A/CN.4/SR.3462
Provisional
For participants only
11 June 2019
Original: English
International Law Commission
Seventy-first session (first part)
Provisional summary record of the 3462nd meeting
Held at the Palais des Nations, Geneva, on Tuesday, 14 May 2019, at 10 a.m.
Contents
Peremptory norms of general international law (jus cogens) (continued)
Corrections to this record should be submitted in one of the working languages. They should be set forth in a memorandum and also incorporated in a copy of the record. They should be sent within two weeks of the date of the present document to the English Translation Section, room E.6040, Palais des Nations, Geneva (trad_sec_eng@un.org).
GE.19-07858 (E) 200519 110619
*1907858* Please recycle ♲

■ ■ ■ ■ ■ ■ ■

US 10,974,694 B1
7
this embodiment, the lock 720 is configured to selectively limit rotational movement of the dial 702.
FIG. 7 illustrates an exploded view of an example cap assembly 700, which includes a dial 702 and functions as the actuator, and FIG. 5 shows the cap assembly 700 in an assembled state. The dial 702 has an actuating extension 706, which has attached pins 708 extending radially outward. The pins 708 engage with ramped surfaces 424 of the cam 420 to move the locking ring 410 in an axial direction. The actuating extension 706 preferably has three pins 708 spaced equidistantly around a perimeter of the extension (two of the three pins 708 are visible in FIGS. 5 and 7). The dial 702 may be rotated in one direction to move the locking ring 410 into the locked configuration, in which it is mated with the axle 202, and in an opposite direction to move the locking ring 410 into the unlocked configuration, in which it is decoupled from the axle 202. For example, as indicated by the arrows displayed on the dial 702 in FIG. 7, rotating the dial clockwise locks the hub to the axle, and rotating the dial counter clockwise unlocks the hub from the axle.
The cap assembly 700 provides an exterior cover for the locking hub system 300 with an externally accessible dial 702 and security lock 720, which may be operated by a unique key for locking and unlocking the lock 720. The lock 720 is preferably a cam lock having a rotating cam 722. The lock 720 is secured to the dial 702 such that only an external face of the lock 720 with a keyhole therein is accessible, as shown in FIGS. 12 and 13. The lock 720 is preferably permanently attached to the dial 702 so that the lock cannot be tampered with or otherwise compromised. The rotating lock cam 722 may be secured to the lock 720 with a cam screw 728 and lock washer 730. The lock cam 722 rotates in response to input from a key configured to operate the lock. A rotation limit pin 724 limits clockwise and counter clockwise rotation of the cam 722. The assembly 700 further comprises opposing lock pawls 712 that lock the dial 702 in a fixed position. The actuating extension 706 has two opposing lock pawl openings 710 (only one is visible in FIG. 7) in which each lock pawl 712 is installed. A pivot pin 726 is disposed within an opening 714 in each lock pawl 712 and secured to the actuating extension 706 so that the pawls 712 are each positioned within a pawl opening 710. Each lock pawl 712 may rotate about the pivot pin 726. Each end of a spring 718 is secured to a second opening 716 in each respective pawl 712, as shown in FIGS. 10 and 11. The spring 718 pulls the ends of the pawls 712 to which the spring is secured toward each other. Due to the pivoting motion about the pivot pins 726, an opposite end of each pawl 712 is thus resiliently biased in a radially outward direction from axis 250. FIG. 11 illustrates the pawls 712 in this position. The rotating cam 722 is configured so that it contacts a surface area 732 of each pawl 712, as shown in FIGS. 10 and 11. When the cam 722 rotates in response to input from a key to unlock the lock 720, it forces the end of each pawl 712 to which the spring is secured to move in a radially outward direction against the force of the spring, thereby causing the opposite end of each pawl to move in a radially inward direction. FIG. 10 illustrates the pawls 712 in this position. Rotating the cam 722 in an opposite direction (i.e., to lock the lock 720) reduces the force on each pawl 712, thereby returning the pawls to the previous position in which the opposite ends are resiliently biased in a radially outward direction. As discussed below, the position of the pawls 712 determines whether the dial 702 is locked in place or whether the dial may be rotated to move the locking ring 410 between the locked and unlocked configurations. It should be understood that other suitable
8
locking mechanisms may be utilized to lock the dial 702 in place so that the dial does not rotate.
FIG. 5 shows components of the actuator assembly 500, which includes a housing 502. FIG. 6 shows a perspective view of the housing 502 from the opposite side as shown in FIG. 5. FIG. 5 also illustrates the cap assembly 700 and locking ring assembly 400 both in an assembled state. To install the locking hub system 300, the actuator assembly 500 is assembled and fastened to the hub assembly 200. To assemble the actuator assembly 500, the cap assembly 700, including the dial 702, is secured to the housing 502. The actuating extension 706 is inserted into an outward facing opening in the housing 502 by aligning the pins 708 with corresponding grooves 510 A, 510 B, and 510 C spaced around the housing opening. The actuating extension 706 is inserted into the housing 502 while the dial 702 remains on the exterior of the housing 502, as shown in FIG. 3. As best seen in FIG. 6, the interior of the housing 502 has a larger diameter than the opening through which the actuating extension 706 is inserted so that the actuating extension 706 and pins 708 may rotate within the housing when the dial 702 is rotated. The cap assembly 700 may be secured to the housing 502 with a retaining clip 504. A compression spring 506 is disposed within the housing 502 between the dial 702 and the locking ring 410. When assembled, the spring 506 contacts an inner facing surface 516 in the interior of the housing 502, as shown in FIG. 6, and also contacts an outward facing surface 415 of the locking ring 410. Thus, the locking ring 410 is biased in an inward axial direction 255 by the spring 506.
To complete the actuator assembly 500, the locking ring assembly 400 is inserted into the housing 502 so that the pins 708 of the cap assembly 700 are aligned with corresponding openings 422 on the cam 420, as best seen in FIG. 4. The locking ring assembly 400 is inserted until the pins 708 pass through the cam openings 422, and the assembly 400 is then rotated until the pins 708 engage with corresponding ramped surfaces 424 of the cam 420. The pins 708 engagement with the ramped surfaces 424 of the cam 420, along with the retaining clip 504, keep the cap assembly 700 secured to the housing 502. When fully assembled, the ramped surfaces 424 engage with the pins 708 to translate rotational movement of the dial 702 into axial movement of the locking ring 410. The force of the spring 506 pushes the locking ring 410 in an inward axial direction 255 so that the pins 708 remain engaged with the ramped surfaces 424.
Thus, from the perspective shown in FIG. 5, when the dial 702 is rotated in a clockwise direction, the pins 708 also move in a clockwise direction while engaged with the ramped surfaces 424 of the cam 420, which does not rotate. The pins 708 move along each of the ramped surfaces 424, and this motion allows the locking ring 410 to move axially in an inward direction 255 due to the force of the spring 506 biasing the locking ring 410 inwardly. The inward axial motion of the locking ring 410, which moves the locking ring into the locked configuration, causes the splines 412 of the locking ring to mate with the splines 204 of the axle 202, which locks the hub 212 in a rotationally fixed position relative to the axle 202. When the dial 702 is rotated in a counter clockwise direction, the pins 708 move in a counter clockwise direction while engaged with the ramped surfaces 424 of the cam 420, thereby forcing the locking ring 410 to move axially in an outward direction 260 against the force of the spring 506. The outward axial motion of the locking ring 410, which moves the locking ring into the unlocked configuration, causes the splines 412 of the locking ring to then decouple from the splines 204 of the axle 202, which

■ ■ ■ ■ ■ ■ ■

ACTION ITEM | Working from the material above, restate word for word the lines between the line with "Corrections to this" and the line with "Please recycle ♲", both included, and only those.

EXERCISE ANSWER |
Corrections to this record should be submitted in one of the working languages. They should be set forth in a memorandum and also incorporated in a copy of the record. They should be sent within two weeks of the date of the present document to the English Translation Section, room E.6040, Palais des Nations, Geneva (trad_sec_eng@un.org).
GE.19-07858 (E) 200519 110619
*1907858* Please recycle ♲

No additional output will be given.